Sono quei fratelli che hanno lasciato vuoto il posto loro assegnato nella casa del Signore;
fratelli e figli che hanno trasformato la positiva testimonianza, che il Popolo di Dio si attendeva da loro, in arrogante funzione di giudici e di critici della pur sempre santa Chiesa di Dio,
e talora, usurpando per sé una facoltà di libero esame della sua dottrina e della sua vita,
si sono allineati tranquillamente nelle file avversarie a quelle loro proprie, donde, con l'amarezza non più con l'amore, si sono silenziosamente allontanati,
protestando forse di voler restare nella comunione ecclesiale, ma non più per condividerne le gioie e le pene, sì bene per riformarne, o piuttosto per disintegrarne a loro modo la compagine.

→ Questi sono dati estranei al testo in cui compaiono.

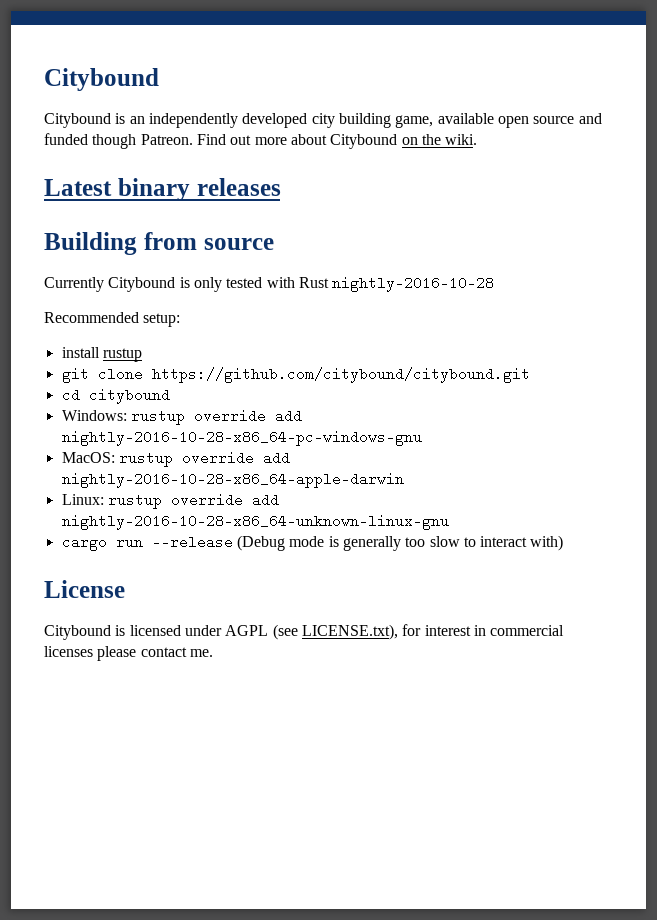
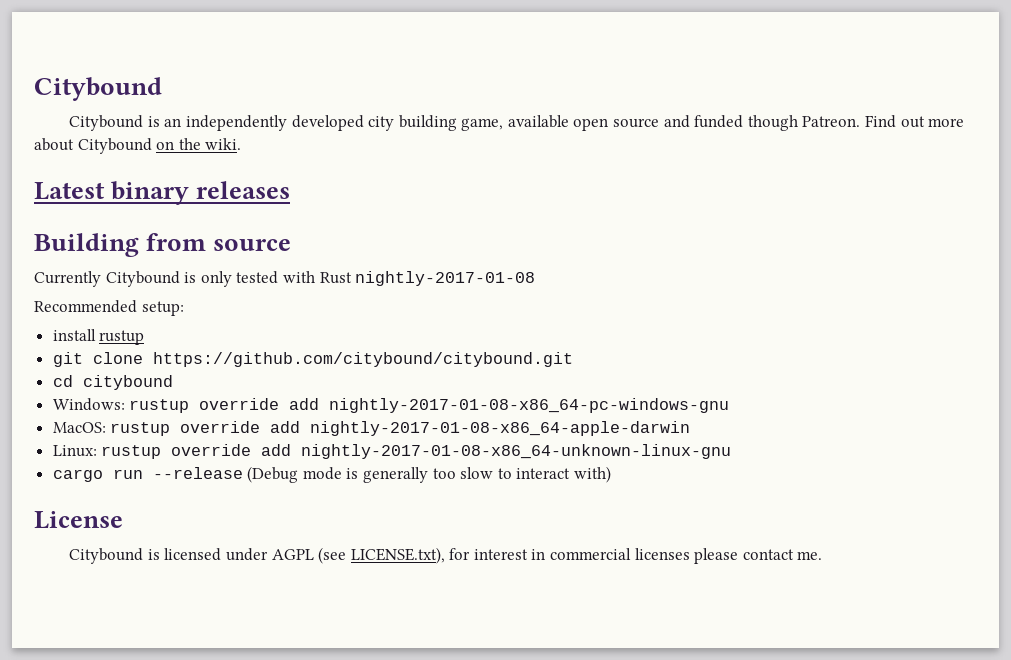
[332,276,495,292] nightly-2016-10-28 -> [355,271,536,286] nightly-2017-01-08
[61,430,422,446] nightly-2016-10-28-x86_64-pc-windows-gnu -> [329,398,730,413] nightly-2017-01-08-x86_64-pc-windows-gnu
[61,472,404,488] nightly-2016-10-28-x86_64-apple-darwin -> [310,421,691,436] nightly-2017-01-08-x86_64-apple-darwin
[61,514,449,530] nightly-2016-10-28-x86_64-unknown-linux-gnu -> [301,444,732,459] nightly-2017-01-08-x86_64-unknown-linux-gnu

Oh! noi vorremmo riaverli e risentirli ancora vicini questi Fratelli e Figli per amare insieme quella Chiesa, quella nostra Chiesa, che sola ci introduce nella pienezza di Cristo.
Attenuata, o infranta l'unità cattolica nella Chiesa, come potremo ricomporre l'unità ecumenica della Chiesa?
Privati della solidarietà e della collaborazione di codesti Fratelli e Figli, allenati alla cultura e alla discussione del mondo contemporaneo, come potremo agevolmente comunicare agli uomini del nostro tempo un convincente messaggio di pace e di salvezza?
Bisogna che noi tutti accresciamo il nostro amore alla Chiesa, affinché essa sia degna d'essere amata da chi non la conosce, o ne conosce i difetti umani, e ne ignora lo sforzo di fedeltà al Vangelo, le sofferenze, le necessità, e soprattutto non sa intravedere nel suo volto terreno il mistero divino, ch'esso contiene, e che, rispecchiando la bellezza di Cristo, di Cristo stesso si attrae l'amore …
« Egli amò la Chiesa e sacrificò la sua vita per lei » ( Ef 5,25-26 ).
E così amata, un titolo essa si merita ed è un titolo d'amore, il titolo di Sposa di Cristo ( Cfr. 2 Cor 11,1-3; Ef 5,21-22; Ap 19; Ap 21 ).
Sì, la Chiesa, amata da Cristo, dev'essere amata da noi.